Auch die interdisziplinäre Therapie des Pruritus darf nicht zu kurz kommen. An erster Stelle steht für Dermatologen hierbei eine vernünftige Lokaltherapie, die für alle Patienten mit chronischem Pruritus unabhängig von der Ursache wichtig ist. So kommen längst schon Internisten bei der Versorgung der Patienten mit Dialyse-assoziiertem Pruritus und der assoziierten Xerosis nicht mehr ohne dermatologische Begleitung aus. Stefan Salzmann (Dermatologie, Münster) und Petra Staubach (Dermatologie, Mainz) legen Ihnen hierzu und zu vielen anderen Situationen kompetent Tipps und Tricks ans Herz.

Manuel Pereira (Dermatologie, Münster) und Martin Metz (Dermatologie, Berlin) beantworten gekonnt die Frage nach der Systemtherapie bei chronischem Pruritus. Hierzu wird auf die Empfehlungen der aktuellen S2k-Leitlinie eingegangen, und es werden einige wichtige Substanzklassen wie die Gabapentinoide vorgestellt. Anschließend stellen die beiden Experten moderne Therapien vor, die derzeit in klinischen Prüfungen befindlich sind. Hierbei reiht sich ein Highlight an das nächste, und wir dürfen hoffen, in Zukunft über neue zugelassene Therapien zu verfügen. Zum Beispiel hat kürzlich der IL(Interleukin)-31-Antikörper Nemolizumab sehr gute Erfolge in der Therapie der chronischen Prurigo gezeigt, und wir dürfen auf weitere Studien hierzu hoffen. Elke Weisshaar (Dermatologie, Heidelberg) übernimmt als langjährige Expertin dahingegen die schwere Aufgabe, den Abgesang auf die Antihistaminika in der Pruritusmedizin einzuleiten.

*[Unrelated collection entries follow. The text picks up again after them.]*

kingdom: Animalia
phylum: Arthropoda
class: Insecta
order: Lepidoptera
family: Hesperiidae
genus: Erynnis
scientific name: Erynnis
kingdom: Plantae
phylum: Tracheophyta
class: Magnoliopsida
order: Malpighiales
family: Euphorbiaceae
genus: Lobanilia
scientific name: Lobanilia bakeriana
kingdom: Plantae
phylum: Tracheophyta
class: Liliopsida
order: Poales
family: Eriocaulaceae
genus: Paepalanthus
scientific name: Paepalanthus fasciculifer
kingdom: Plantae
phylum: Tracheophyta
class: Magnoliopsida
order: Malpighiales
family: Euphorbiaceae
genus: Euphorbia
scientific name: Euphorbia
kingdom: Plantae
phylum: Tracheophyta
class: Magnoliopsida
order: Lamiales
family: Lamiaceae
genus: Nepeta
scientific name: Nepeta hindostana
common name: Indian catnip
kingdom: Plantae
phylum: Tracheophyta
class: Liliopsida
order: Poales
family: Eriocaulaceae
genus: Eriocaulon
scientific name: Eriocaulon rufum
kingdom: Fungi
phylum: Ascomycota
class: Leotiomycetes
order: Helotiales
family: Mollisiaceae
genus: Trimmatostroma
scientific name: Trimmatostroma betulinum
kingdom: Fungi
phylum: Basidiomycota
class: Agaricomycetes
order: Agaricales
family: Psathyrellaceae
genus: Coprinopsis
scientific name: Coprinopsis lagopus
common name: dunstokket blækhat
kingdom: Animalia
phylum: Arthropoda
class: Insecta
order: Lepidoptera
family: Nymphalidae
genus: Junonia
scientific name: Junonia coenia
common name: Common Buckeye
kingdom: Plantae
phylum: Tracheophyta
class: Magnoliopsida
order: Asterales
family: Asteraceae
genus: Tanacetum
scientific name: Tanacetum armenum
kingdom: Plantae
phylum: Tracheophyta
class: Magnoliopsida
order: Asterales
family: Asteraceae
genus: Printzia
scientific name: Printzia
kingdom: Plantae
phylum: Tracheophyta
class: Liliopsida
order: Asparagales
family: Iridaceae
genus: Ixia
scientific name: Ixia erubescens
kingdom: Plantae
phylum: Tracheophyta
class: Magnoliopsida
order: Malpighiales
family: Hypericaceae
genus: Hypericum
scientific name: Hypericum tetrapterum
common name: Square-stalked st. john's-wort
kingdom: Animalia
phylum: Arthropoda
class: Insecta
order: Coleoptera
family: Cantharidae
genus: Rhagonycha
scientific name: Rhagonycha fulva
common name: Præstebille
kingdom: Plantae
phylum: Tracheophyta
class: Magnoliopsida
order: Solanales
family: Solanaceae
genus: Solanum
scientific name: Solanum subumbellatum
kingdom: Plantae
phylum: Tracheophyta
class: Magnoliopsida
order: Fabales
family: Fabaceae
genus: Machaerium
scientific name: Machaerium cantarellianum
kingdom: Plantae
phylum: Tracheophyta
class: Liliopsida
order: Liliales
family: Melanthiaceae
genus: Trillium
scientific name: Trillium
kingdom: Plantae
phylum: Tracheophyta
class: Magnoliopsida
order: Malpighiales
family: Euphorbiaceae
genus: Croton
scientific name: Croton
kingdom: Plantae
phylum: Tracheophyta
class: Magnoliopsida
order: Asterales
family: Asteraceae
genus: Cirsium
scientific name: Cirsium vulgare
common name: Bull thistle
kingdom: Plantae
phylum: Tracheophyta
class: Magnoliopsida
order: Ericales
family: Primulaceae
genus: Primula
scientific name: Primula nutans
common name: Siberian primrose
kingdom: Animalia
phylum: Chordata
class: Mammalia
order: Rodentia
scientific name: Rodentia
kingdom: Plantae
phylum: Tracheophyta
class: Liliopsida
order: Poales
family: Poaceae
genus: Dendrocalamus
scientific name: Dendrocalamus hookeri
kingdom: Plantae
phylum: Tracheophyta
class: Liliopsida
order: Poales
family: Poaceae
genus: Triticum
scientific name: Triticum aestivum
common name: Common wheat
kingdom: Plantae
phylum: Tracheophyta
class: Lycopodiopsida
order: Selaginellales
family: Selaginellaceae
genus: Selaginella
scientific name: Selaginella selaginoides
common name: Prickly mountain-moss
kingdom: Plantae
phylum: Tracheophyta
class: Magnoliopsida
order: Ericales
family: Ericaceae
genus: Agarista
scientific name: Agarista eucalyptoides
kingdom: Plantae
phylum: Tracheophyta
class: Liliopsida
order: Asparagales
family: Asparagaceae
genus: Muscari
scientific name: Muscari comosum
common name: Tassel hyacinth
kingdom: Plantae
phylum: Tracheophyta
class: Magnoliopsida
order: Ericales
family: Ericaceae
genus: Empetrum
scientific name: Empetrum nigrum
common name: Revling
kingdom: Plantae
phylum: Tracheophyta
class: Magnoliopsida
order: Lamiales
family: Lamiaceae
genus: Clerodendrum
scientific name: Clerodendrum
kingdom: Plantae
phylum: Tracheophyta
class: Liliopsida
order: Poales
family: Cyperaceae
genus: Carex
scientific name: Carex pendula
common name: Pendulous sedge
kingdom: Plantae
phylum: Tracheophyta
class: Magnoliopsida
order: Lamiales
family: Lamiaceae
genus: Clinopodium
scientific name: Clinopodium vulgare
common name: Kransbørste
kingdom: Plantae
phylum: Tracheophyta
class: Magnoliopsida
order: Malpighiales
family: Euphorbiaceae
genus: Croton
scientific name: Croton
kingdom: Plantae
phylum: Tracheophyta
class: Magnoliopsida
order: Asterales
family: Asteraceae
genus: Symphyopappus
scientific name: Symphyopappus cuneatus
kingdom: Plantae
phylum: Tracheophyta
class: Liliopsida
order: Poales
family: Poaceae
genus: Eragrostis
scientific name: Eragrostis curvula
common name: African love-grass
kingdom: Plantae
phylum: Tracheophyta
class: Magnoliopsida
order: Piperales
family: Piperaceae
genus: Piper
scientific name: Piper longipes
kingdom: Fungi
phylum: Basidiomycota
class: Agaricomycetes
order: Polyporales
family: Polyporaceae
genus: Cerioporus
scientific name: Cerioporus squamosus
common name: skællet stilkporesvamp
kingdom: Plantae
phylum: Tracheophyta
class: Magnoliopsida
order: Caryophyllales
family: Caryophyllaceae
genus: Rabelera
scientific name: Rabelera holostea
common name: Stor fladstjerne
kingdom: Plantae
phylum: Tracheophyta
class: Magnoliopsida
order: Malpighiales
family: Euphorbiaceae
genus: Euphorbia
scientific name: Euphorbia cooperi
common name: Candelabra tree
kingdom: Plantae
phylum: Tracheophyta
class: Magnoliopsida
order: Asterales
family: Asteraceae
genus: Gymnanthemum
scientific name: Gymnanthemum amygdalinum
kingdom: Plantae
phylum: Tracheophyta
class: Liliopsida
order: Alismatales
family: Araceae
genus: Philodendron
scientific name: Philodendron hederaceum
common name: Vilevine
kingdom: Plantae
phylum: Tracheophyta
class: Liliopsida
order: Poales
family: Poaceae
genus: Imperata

Bei so vielen Highlights fragt man sich, was kommt noch; was kommt als Nächstes? Ganz klar geben darauf Alexander Zink (Dermatologie, München) und Martin Dugas (Medizininformatik, Münster) die Antwort: Medizinische Apps sind auf dem Vormarsch und bieten tolle Möglichkeiten bei der Erfassung und Monitorierung von Pruritus. So wurde extra eine ItchyApp für die eigenständige Erfassung des Pruritusverlaufs für Android und iPhone entwickelt und frei verfügbar in die App Stores eingestellt. Über eine intelligente Schnittstelle kann der Patient dem Arzt die Daten zur Verfügung stellen. Darauf haben wir gewartet! Wir würden uns freuen, wenn Sie Ihren Patienten diese Möglichkeit mitteilen und so für die eigene ärztliche Tätigkeit Unterstützung in der Beurteilung des Pruritus erhalten.

Dieses Heft wurde im Vorfeld des 7. Münsteraner Pruritussymposium (12. September 2020, www.pruritussymposium.de) konzipiert. Passend zum „7th year itch“ mussten auch wir leider aufgrund der uns allen bekannten Pandemie von einem Präsenzkongress auf ein digitales webinar umschwenken. Wir freuen uns jedoch auch in diesem Rahmen auf eine vielfältige Interaktion mit Ihnen.